George Osborne has been accused of misleading voters by stealing the National Living Wage.
In his last Budget, the chancellor announced people over the age of 25 would have to be paid a minimum of £7.20 an hour. The pay rise came into effect on April 1.
Osborne decision to brand the change a National Living Wage (NLW) has been criticised as it sounds the same, but is different, to the existing idea of a non-legally binding Living Wage.
Appearing alongside Osborne on ITV's 'The Agenda' programme on Monday evening Money Saving Expert Martin Lewis told the chancellor: "You stole the name living wage."

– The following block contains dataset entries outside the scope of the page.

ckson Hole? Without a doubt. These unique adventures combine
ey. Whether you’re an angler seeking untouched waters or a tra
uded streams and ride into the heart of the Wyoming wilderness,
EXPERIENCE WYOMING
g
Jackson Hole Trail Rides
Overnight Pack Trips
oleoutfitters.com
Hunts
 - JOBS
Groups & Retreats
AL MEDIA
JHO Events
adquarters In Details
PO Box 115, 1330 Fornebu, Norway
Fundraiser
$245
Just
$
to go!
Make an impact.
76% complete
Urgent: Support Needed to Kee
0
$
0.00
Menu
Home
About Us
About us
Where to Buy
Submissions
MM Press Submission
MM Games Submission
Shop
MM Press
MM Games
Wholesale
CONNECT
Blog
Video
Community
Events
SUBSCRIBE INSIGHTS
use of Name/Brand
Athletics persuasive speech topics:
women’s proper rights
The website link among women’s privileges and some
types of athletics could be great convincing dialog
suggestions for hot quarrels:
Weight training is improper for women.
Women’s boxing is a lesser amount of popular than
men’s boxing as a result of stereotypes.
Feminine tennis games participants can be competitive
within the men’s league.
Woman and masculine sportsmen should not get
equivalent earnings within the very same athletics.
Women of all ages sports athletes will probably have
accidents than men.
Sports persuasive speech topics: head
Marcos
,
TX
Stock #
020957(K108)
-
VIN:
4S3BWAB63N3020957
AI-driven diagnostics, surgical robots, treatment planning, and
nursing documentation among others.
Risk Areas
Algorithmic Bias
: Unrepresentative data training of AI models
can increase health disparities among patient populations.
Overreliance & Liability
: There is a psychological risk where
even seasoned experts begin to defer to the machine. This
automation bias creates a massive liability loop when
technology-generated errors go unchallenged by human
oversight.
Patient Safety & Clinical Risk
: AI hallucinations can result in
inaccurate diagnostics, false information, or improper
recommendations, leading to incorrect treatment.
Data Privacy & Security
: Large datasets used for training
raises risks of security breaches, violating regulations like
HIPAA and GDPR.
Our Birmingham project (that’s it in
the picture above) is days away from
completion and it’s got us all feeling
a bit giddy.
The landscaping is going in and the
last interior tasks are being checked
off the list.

He said: "In reality it's just a minimum wage for over-25s."
The Living Wage foundation recommends companies pay workers in London at least £9.40 an hour and those outside London at least £8.25.
Some companies voluntarily pay their staff these rates. But it is not the law.
Lewis said while he was "delighted" Osborne had introduced his change, it was wrong of the government to undermine the idea of a higher Living Wage.
"The Living Wage wage wasn’t yours, you should have called it another name and it's a little naughty."
He added: "It's a bit like saying: 'I just invited this amazing corn cereal things that are golden, we are going to call them Kellogg's Corn Flakes'."
Osborne defended his policy, telling Lewis his £7.20 rate had been reccomended by the "leftwing think-tank" the Resolution Foundation.
"I’m trying to balance giving people a great job, making sure they are getting fairly paid, with people not losing their jobs," he said.
Osborne told the programme he was "angry" at reports some companies were cutting staff perks in order to make up for the pay increase they now had to give their staff.
"One of the things I'm proudest of in the years of doing this job is introducing the national livingwage. As the economy recovered we had to make sure that everyone benefited and its just come into effect this month. It means a £900 pay rise for a low-paid person," he said.
"I think that companies these days should be much more careful about their reputation and much more aware of their social responsibility to their workforce as well as to their community."
The chancellor added: "There are examples of companies that provided a free lunch and have cancelled it. I think they are being outed. That is all a way of shaming these companies. They are being shamed into doing the right thing."